- **Problem statement**: Print every entry exactly once more, omitting each picture.

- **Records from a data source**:
☆ ☆ ☆ ☆ ☆ ☆ ☆
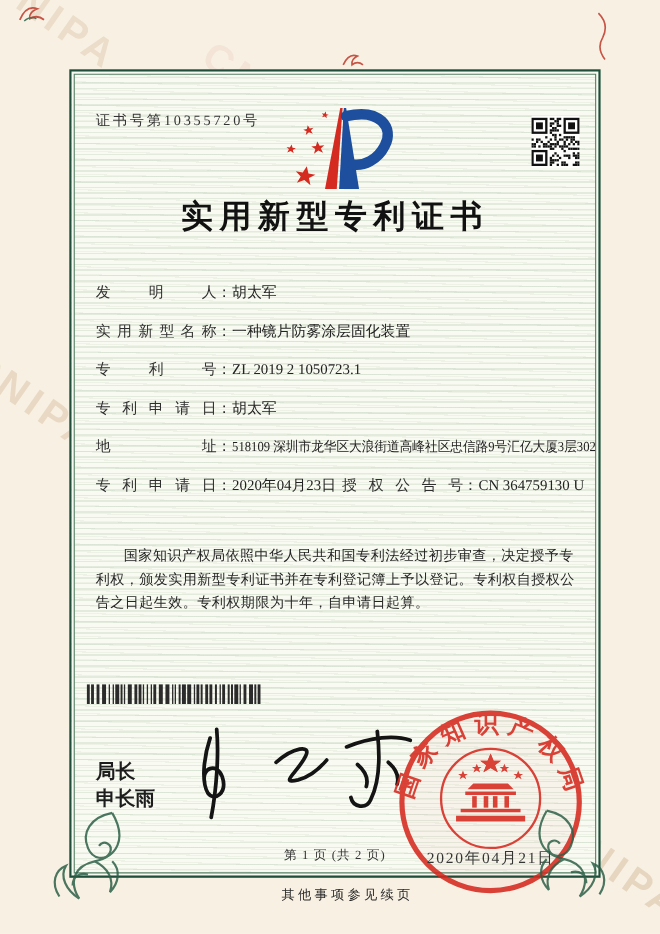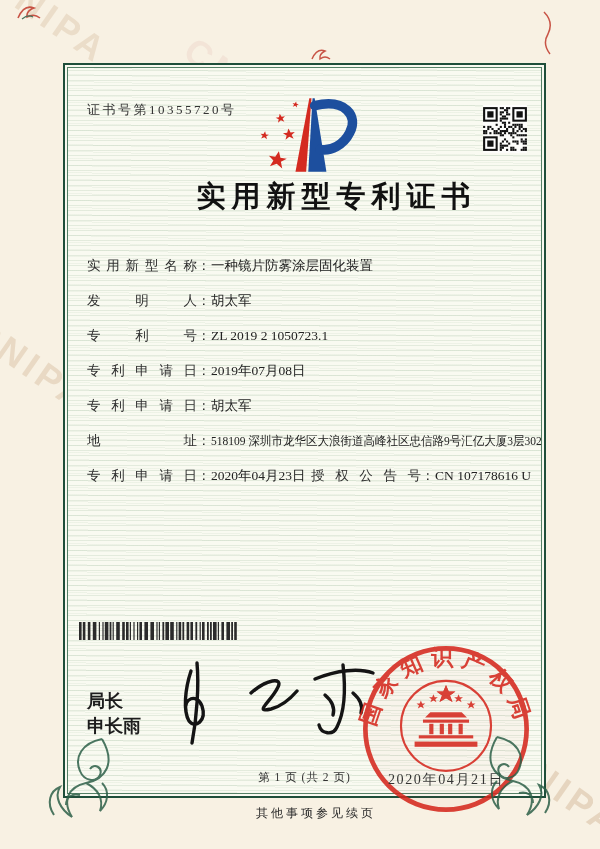--- a/index.html
+++ b/index.html
@@ -19,7 +19,7 @@
   .logo{position:absolute;left:178px;top:30px;}
   .qr{position:absolute;left:418px;top:40px;}
   .title{position:absolute;left:0;top:112px;width:100%;text-align:center;
-         font-size:29px;font-weight:bold;letter-spacing:6px;color:#111;margin-left:32px;}
+         font-size:29px;font-weight:bold;letter-spacing:6px;color:#111;}
   .fields{position:absolute;left:22px;top:192px;width:440px;}
   .frow{height:35px;font-size:13.5px;white-space:nowrap;}
   .flabel{display:inline-block;width:110px;text-align:justify;text-align-last:justify;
☆ ☆ ☆ ☆ ☆ ☆ ☆
- **Response for this exercise**:
--- a/index.html
+++ b/index.html
@@ -19,7 +19,7 @@
   .logo{position:absolute;left:178px;top:30px;}
   .qr{position:absolute;left:418px;top:40px;}
   .title{position:absolute;left:0;top:112px;width:100%;text-align:center;
-         font-size:29px;font-weight:bold;letter-spacing:6px;color:#111;margin-left:32px;}
+         font-size:29px;font-weight:bold;letter-spacing:6px;color:#111;}
   .fields{position:absolute;left:22px;top:192px;width:440px;}
   .frow{height:35px;font-size:13.5px;white-space:nowrap;}
   .flabel{display:inline-block;width:110px;text-align:justify;text-align-last:justify;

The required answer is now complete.